If we rotate until some probabilities are negative, and then renormalize in this way, the negative probabilities stay negative, but rescale.

The second way to renormalize is to choose a separating line, and use its normal vector as probability. This keeps probability positive. Then we find the highest probability event as before, and call this probability 1.

Trying to picture this, an obvious question is: can the highest probability event change when we rotate?

Why do we restrict the probabilities to be non-negative? Is there anything in particular that keeps us from pulling an Aaronson and generalizing probability to include negative and complex components, even absent a clear motivator like QM?

Doesn't the necessity of this half-plane containing the actions restore a difference, even just within this decision algorithm (leaving aside the uniqueness of probability in learning and reasoning), between probability and utility? Probability is the direction perpendicular to this invisible line, and utility is the slope relative to this invisible line.

It can, if there is a unique line. There isn't a unique line in general -- you can draw several lines, getting different probability directions for each.

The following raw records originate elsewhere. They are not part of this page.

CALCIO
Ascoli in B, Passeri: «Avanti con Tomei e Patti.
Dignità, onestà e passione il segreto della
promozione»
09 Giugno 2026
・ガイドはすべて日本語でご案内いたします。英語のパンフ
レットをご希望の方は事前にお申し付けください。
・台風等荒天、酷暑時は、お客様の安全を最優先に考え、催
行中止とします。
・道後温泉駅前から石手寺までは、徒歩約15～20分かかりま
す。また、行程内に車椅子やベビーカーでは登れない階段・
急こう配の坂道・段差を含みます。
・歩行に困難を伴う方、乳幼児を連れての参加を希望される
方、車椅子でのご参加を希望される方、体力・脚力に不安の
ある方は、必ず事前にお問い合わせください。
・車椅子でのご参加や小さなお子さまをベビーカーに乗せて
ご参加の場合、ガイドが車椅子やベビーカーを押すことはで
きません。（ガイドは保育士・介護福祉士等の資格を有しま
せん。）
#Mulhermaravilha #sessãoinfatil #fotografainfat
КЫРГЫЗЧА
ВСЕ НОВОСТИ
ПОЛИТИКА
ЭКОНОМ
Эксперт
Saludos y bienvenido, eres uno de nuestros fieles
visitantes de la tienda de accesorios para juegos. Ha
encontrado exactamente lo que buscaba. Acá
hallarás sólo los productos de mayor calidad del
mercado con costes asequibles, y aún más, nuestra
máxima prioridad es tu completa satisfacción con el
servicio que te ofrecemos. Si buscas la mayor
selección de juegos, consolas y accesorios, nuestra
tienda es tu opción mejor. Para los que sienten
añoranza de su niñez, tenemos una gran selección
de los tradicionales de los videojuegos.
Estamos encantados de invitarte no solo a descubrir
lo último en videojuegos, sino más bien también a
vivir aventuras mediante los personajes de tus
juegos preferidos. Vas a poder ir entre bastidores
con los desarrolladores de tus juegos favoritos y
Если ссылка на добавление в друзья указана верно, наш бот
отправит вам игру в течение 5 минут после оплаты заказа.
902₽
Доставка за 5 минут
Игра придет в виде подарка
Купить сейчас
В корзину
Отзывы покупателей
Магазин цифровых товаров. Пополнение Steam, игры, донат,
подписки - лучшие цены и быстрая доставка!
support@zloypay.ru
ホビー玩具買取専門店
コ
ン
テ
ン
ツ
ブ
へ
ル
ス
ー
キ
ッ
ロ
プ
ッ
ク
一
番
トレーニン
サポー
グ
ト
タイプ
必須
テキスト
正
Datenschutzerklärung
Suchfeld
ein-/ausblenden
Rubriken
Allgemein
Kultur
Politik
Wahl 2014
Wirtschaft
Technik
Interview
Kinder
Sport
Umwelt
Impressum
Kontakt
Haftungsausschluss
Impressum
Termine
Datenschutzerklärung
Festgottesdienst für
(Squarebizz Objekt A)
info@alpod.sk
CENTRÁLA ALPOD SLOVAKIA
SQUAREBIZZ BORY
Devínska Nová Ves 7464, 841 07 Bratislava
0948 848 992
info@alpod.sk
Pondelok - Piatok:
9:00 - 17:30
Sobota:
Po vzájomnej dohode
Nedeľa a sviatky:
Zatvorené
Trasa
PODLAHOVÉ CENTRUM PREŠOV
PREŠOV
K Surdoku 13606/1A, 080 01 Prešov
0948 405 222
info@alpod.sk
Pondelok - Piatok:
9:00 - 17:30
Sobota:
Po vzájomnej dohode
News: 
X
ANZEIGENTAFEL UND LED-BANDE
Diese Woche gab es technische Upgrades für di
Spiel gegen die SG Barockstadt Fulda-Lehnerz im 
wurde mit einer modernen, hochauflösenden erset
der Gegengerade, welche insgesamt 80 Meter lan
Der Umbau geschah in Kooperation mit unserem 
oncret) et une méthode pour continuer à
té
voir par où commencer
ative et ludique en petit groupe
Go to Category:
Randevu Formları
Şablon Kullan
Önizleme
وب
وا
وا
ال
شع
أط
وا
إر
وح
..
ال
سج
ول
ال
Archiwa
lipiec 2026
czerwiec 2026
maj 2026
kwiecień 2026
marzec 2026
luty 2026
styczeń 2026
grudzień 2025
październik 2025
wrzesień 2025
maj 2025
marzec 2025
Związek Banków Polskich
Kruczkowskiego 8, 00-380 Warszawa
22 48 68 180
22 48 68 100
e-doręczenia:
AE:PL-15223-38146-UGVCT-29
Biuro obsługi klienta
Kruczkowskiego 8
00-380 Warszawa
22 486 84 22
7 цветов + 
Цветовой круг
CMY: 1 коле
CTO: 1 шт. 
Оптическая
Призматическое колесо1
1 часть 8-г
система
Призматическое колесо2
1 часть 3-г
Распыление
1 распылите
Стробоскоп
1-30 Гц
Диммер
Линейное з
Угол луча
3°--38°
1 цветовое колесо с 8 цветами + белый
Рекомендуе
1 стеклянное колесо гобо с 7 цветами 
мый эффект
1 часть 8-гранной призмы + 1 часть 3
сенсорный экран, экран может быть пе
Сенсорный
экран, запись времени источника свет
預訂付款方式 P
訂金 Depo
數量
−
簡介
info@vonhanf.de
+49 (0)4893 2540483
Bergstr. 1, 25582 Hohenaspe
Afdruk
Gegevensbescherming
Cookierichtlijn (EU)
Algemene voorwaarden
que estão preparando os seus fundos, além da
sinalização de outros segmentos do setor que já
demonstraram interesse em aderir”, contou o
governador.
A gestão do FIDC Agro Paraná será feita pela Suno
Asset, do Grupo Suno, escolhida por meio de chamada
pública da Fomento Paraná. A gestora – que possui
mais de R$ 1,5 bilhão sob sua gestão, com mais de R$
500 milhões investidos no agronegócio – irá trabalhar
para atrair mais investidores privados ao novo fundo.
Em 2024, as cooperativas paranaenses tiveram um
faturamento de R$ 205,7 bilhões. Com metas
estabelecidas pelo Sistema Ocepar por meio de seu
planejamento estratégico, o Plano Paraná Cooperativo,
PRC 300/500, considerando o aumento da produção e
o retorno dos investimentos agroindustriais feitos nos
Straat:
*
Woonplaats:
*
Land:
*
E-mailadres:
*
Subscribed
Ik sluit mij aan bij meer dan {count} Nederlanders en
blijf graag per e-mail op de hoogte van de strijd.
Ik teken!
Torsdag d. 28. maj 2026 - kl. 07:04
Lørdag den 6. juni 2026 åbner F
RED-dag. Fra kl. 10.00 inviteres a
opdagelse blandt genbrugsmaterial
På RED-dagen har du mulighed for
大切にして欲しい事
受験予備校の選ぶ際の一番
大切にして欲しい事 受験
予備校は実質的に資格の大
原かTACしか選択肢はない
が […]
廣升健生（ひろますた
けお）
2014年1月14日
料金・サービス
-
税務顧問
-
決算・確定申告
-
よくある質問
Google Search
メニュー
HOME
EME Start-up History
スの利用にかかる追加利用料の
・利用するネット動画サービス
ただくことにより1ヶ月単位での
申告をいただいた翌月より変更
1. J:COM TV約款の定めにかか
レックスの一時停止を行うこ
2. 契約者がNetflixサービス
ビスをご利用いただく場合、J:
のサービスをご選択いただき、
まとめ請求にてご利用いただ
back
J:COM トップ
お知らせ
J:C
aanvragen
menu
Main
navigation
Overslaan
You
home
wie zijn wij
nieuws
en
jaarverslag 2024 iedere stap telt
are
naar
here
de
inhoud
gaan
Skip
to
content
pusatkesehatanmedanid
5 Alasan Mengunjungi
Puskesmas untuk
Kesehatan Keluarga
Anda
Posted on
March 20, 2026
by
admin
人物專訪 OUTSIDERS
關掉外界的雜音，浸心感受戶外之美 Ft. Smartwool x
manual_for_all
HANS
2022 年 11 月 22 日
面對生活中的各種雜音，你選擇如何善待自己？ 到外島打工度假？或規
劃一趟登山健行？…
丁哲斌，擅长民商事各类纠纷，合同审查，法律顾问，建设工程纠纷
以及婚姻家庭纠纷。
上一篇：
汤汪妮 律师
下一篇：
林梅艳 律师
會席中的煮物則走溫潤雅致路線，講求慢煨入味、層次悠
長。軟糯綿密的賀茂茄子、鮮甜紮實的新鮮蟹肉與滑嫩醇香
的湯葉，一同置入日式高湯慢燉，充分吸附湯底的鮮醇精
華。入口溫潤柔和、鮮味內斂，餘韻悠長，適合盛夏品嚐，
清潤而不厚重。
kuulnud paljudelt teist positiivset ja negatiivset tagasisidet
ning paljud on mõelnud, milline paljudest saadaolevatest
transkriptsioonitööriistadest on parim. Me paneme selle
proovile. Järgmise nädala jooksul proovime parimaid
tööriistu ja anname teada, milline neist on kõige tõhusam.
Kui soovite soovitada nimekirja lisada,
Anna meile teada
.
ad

Sure. And given the rescalability, for any set of values you can rescale everything so that almost any line is possible. But then everything is in some suspiciously narrow band, which again lends itself to a principal component sort of coordinate system.

When inferring such a division, interestingly the ordering of value remains unchanged, but the ordering of the inferred probability can be different than the ordering of the original probability, because average-value events are interpreted as more probable.